Although our study demonstrates that the protocols based on the detection of E. multilocularis DNA in faecal samples of foxes are promising, these methods cannot replace conventional parasitological methods completely. The dependence of the DNA detection protocols on components provided by various commercial suppliers represents a limitation of these methods. When components are modified or taken from the market, the respective diagnostic protocols will have to be revalidated or replaced by other techniques. It should also be noted that the DNA capture methods are relatively expensive and may therefore not be applied in some laboratories for diagnostic or monitoring purposes.

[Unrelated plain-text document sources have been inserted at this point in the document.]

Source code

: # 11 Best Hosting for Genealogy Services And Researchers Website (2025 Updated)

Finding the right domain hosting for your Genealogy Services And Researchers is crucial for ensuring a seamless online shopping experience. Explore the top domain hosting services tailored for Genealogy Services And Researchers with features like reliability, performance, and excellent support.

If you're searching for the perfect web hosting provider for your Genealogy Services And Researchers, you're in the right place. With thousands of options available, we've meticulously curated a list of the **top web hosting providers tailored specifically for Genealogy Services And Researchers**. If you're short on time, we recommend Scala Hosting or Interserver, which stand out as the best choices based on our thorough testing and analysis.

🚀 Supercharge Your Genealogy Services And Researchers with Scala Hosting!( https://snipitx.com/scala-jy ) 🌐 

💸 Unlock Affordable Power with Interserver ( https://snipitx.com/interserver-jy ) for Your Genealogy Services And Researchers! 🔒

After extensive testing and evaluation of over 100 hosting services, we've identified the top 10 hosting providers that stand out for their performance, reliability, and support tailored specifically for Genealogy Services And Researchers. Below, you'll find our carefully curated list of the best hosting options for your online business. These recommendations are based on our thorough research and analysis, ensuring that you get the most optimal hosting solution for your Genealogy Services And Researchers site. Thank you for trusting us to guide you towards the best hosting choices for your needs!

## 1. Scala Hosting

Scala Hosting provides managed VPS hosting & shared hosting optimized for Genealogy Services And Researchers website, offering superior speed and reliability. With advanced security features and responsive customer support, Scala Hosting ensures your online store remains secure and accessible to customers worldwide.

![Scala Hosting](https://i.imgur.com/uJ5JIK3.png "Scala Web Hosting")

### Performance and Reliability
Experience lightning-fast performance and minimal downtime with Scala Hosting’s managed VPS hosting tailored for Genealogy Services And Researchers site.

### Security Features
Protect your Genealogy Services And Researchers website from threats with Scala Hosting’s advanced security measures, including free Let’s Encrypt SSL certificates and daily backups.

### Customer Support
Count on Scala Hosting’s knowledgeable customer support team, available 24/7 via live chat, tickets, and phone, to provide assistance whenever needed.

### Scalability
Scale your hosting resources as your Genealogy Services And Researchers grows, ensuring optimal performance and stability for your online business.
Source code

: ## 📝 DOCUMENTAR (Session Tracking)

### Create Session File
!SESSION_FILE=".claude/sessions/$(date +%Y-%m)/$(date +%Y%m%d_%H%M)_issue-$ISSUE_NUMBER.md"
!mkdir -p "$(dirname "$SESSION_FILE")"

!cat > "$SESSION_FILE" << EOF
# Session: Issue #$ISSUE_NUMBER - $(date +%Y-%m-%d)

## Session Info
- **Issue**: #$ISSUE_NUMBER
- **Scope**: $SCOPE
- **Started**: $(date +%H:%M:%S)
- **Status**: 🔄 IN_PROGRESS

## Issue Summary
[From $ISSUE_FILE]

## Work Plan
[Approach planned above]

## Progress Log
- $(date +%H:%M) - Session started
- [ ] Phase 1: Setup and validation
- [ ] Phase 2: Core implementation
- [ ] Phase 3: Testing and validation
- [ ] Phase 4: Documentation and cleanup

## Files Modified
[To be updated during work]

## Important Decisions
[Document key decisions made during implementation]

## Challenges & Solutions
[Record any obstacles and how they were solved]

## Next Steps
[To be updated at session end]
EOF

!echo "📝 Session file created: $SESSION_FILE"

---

Upon appropriate adaption and validation, the protocols described in our study may also be applicable for the diagnosis and monitoring of other members of the genus Echinococcus, e.g. the E. granulosus sensu lato complex in dogs.

Conclusion

The results of our study suggest that MC-based protocols may be suitable for diagnosing E. multilocularis infections in foxes and for monitoring the epidemiological situation regarding this infection in its main final host. Probably the method can also be used to examine other definitive hosts such as pet dogs and cats. The QIAamp DNA extraction kit together with TaqMan-qPCR had a similar diagnostic sensitivity as the DNA capture–based protocols, when aliquots of 3 g of bead-beaten faecal samples were analyzed. None of the commercial DNA extraction kits was able to remove PCR inhibitors sufficiently from all samples, so that false-negative results were obtained with the respective samples. It may be useful to include in the commercial DNA extraction protocols additional steps to remove or inactivate PCR inhibitors.

Conflict of interests

The authors report no conflict of interest.